I’m lucky enough to work for a company where there’s a strong culture of promoting professional development for the software engineers. One of the forms this takes is training days where we all get together to do practical exercises to try recommended programming practices.

One of the practices we’ve been trying is TDD. While this has shown itself to have the benefit of improving code coverage, it did seem to have some drawbacks. Back in January, and again this month, one of the exercises we looked at was converting numbers to their representation in Roman numerals e.g. 1 = I, 2 = II. My pairings didn’t manage to complete the exercise in either session. It seemed that the application of the principle of writing the simplest possible code to make the test pass resulted in very clumsy implementations – pretty much hard-coding one case after another, rather than actually coming to an algorithm. We tried testing different numbers in an attempt to make the tests “smaller”, but with no success.

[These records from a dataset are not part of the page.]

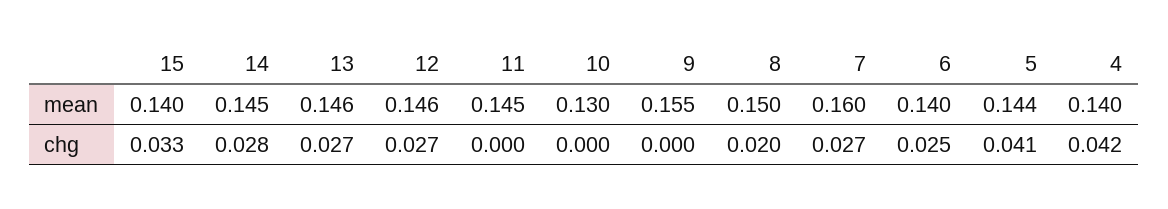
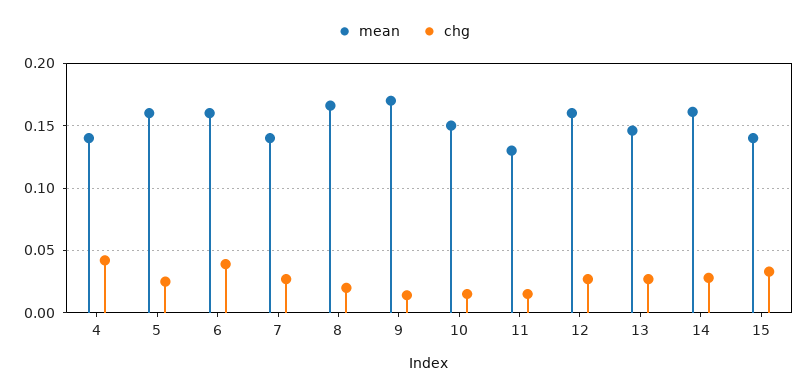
mean, 14: 0.145 -> 0.16
mean, 12: 0.146 -> 0.16
mean, 11: 0.145 -> 0.13
mean, 10: 0.13 -> 0.15
mean, 9: 0.155 -> 0.17
mean, 8: 0.15 -> 0.165
mean, 7: 0.16 -> 0.14
mean, 6: 0.14 -> 0.16
mean, 5: 0.144 -> 0.16
chg, 11: 0 -> 0.015
chg, 10: 0 -> 0.015
chg, 9: 0 -> 0.015
chg, 6: 0.025 -> 0.04
chg, 5: 0.041 -> 0.025

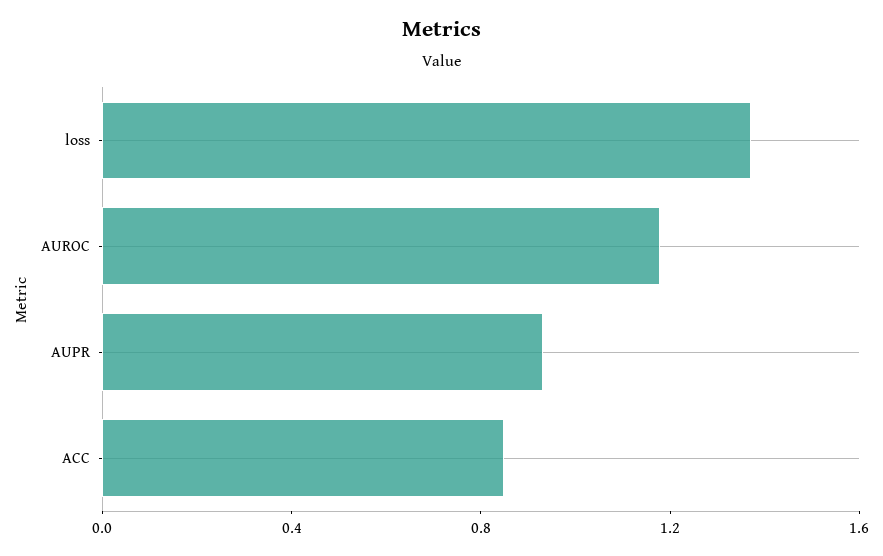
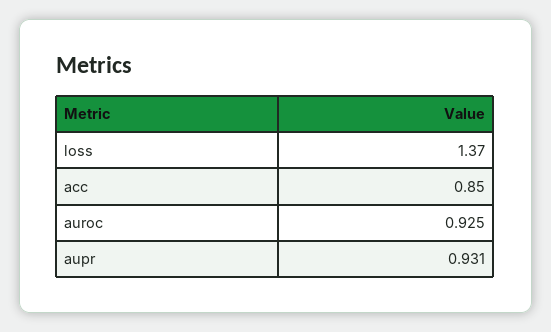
AUROC: 1.2 -> 0.925

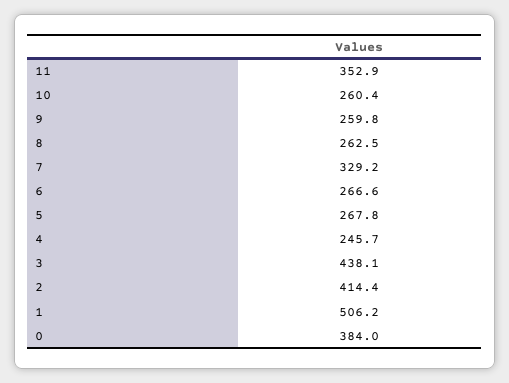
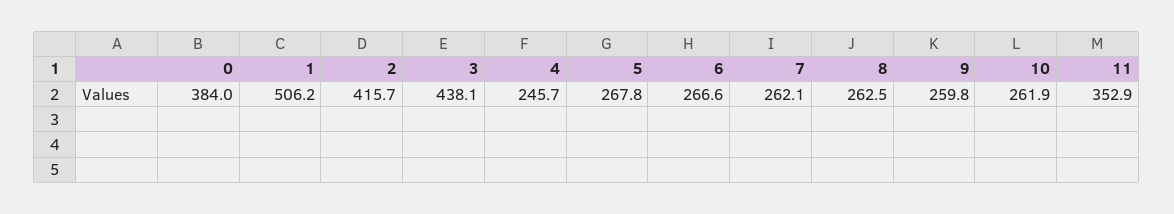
10: 260.4 -> 261.9
7: 329.2 -> 262.1
2: 414.4 -> 415.7

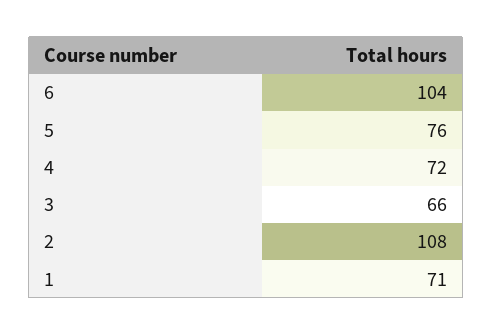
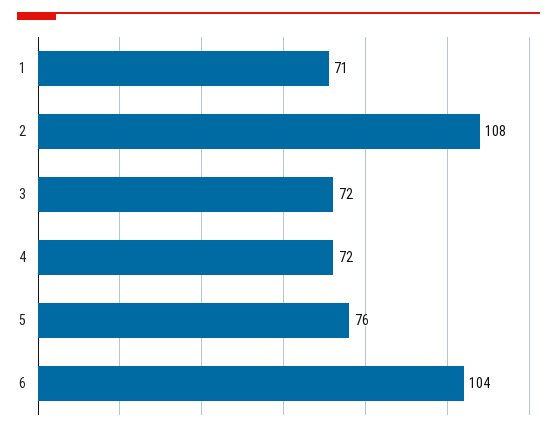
3: 66 -> 72

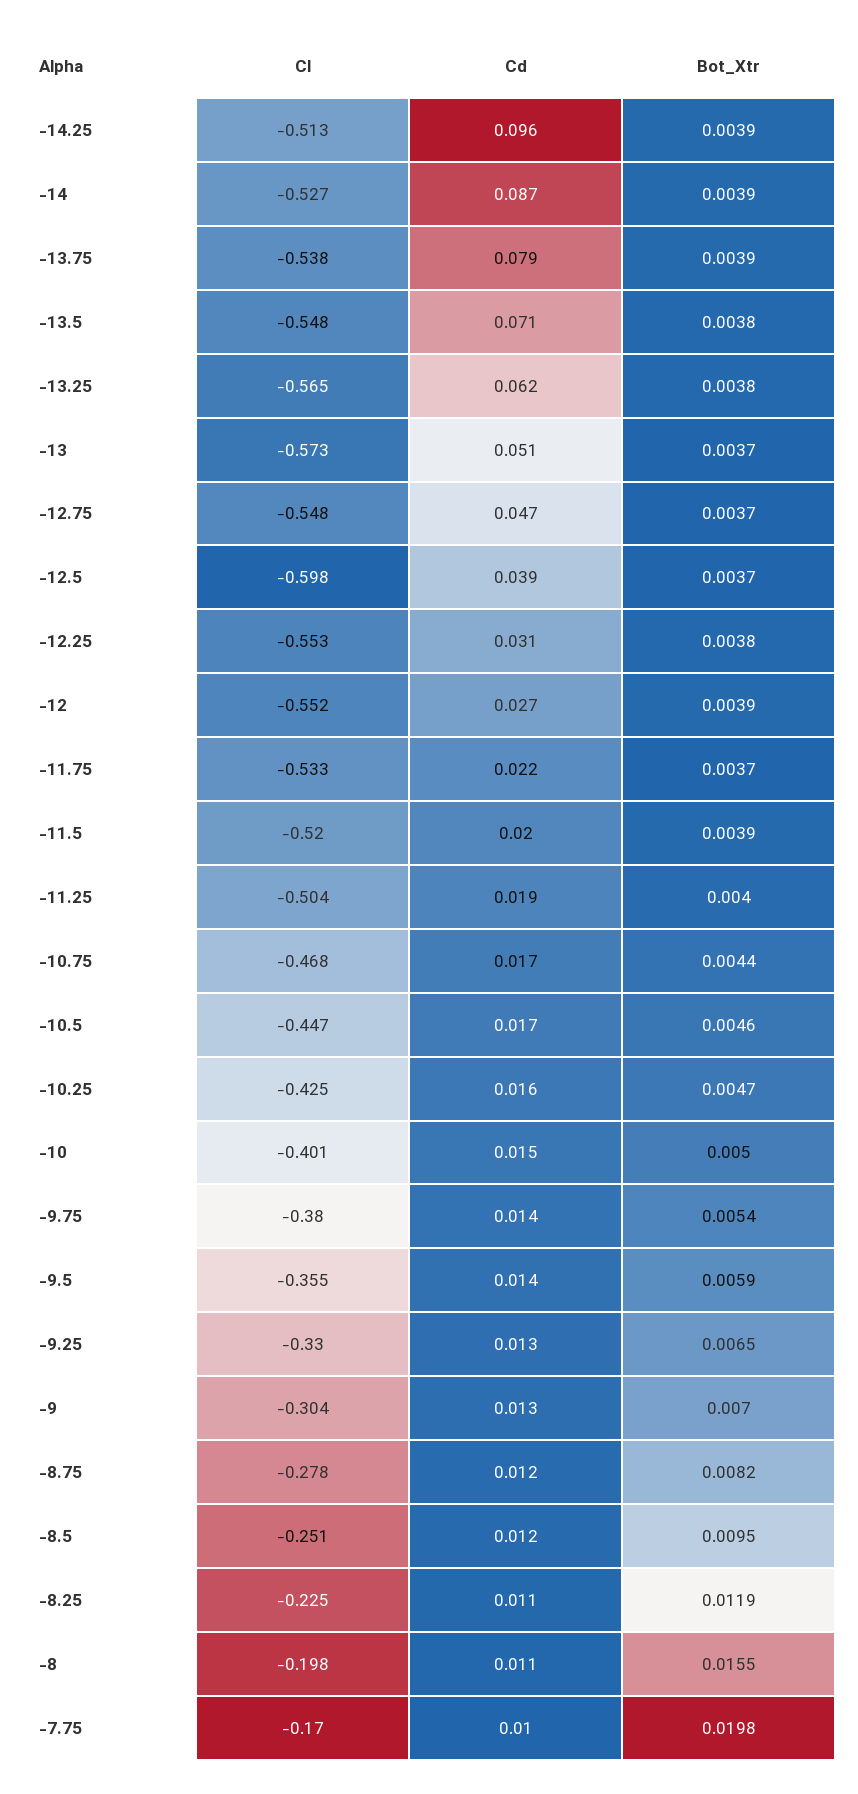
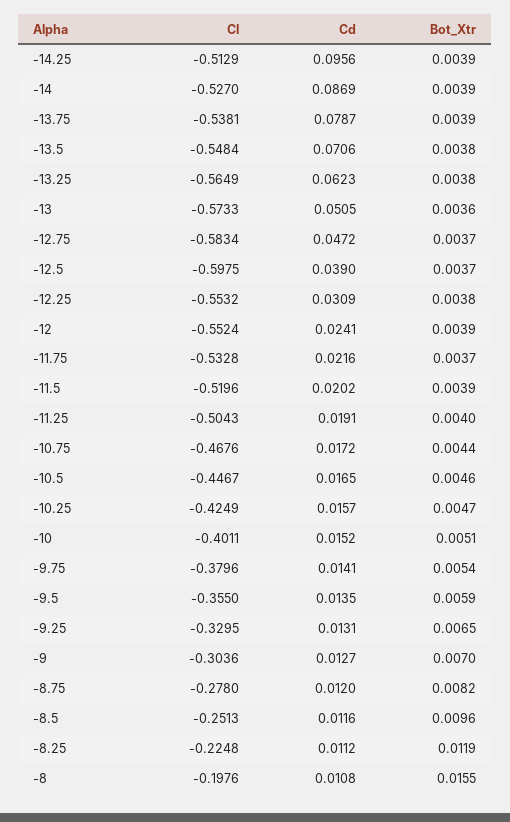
Bot_Xtr, -13: 0.0037 -> 0.0036
Cl, -12.75: -0.548 -> -0.5834
Cd, -12: 0.027 -> 0.0241
Bot_Xtr, -10: 0.005 -> 0.0051
Bot_Xtr, -8.5: 0.0095 -> 0.0096
Cl, -7.75: -0.17 -> none
Cd, -7.75: 0.01 -> none
Bot_Xtr, -7.75: 0.0198 -> none

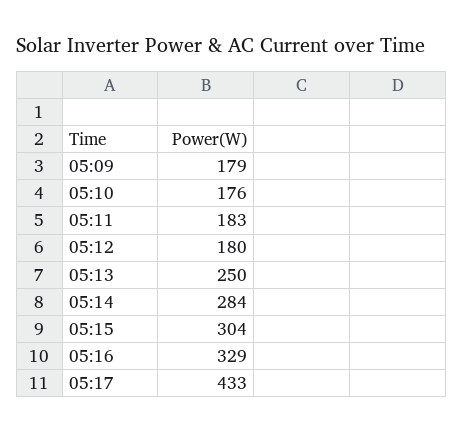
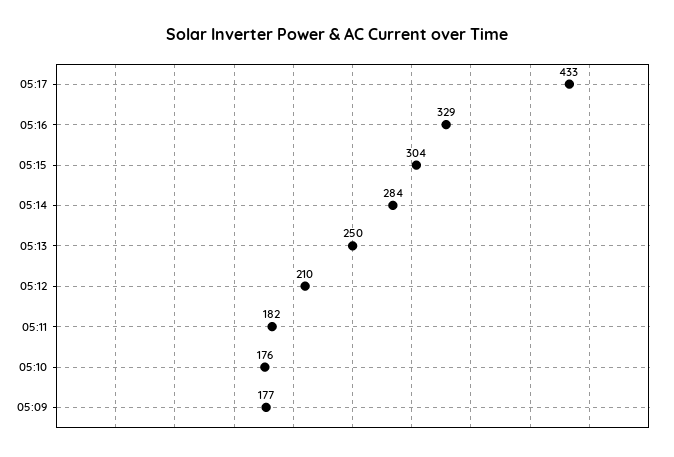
05:09: 179 -> 177
05:11: 183 -> 182
05:12: 180 -> 210

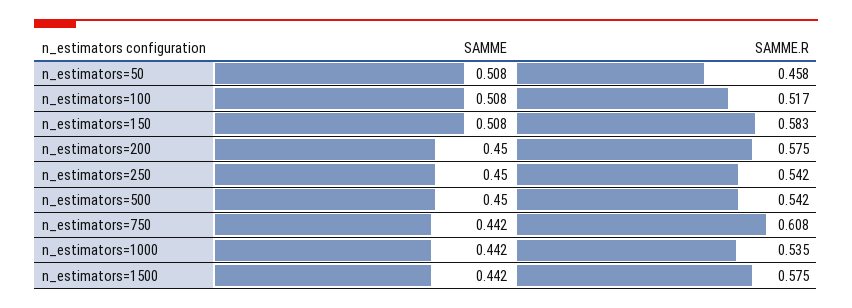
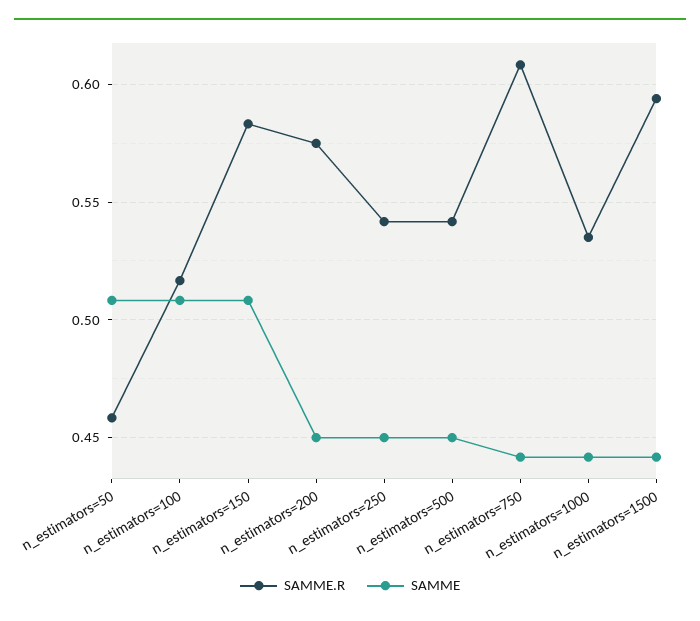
SAMME.R, n_estimators=1500: 0.575 -> 0.595

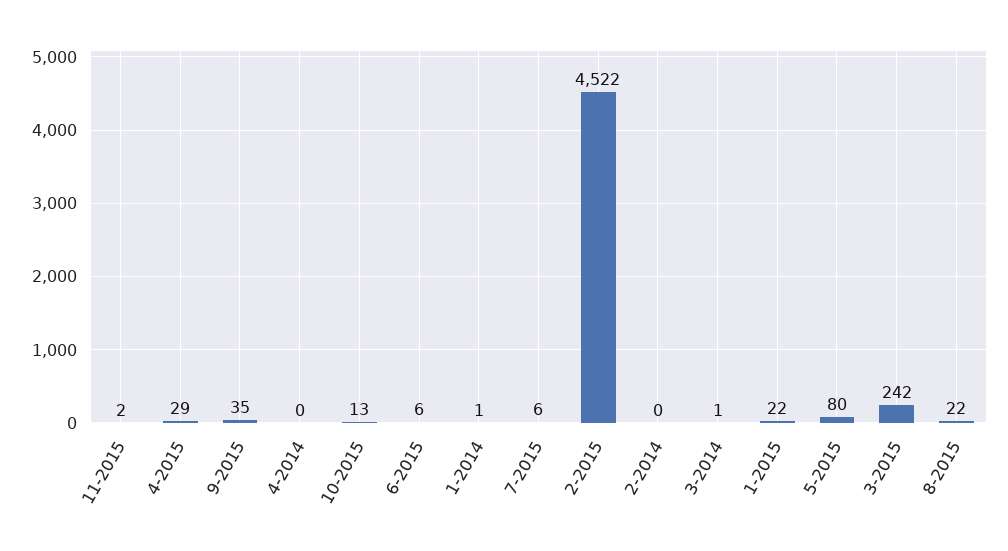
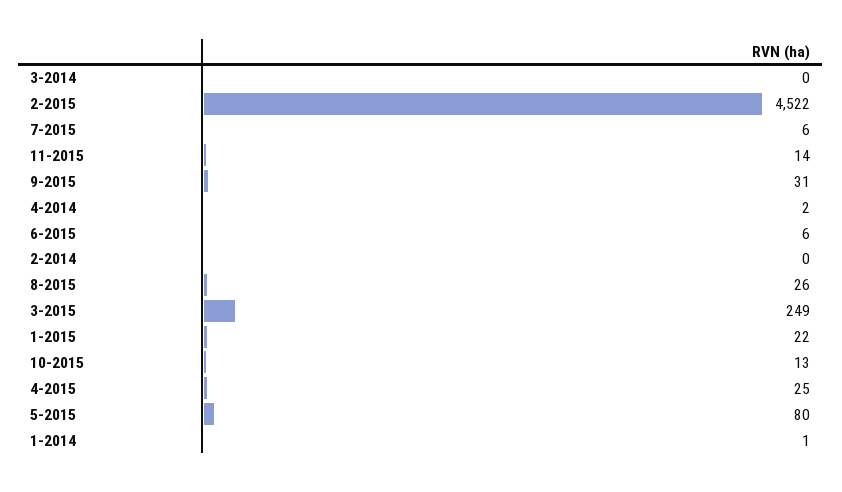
11-2015: 2 -> 14
4-2015: 29 -> 25
9-2015: 35 -> 31
4-2014: 0 -> 2
3-2014: 1 -> 0
3-2015: 242 -> 249
8-2015: 22 -> 26

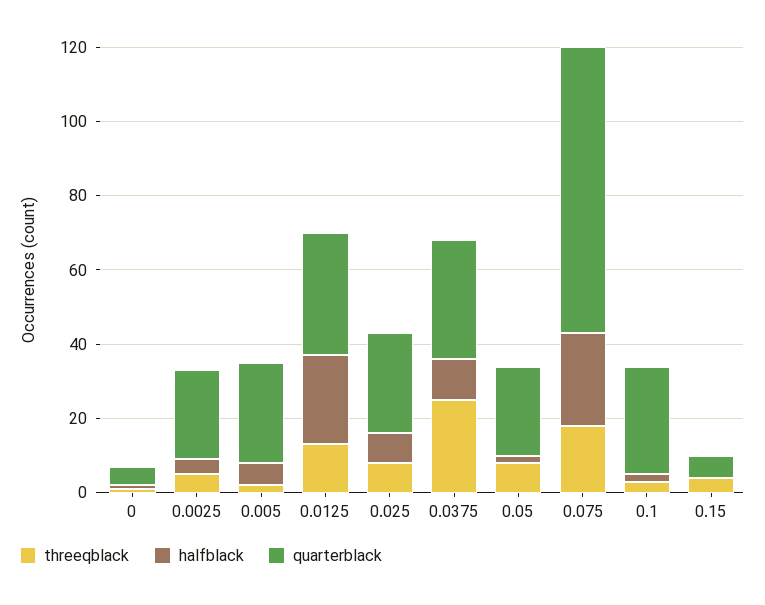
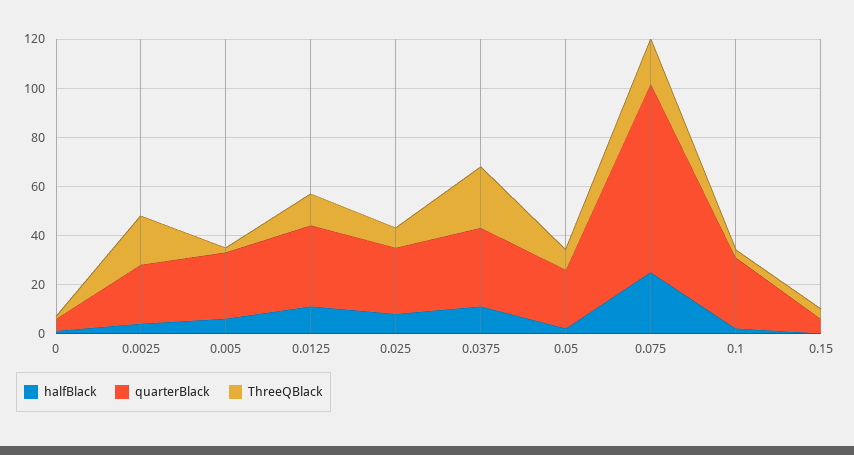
threeqblack, 0.0025: 5 -> 20
halfblack, 0.0125: 25 -> 10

Having had more success with a different problem – an OCR parser for converting representations of numbers in underscores, spaces and pipes to the corresponding number – I realised what the trouble was. In trying to write “small” or “simple” tests for the Roman Numerals exercise, we had been getting bogged down in writing tests for test cases, instead of writing tests for the small or simple parts of the problem. We had been thinking along the lines of “1 returns I” or “6 returns VI” instead of testing that, for example, the method returned a string representation the of the number. In the OCR exercise, we sat down and discussed the problem before we touched the keyboard, and we didn’t focus on tests for the test cases but tests for the component parts of the problem (representing a digit, converting a digit representation to a number, etc.) – and we ended up with working code in the time available.

There’s a clue to the need for the latter approach in Uncle Bob’s blog post The Craftsman 62, The Dark Path. It quotes from The Moon is a Harsh Mistress

when faced with a problem you do not understand, do any part of it you do understand, then look at it again.

In fact, when I re-did the Roman Numerals exercise taking the small-problem approach, it turned out that a lot of time could be saved by identifying and testing the key features of the problem. After testing that the method returned a representation of a digit which mapped to a single Roman numeral, I next tried testing that it returned a representation of a digit which mapped to a repetition of a single Roman numeral. In fact, my next test turned out to be a better approach to the problem: I tested that the method returned the correct result for a digit which mapped to “addition” of Roman numerals, which covered the previous case as well. With this approach a solution presented itself surprisingly quickly.

So TDD doesn’t have to lead to clumsy implementation – by properly understanding the structure of the problem it’s possible to write small tests and still come up with a solution. Look forward to trying it out on our next training day.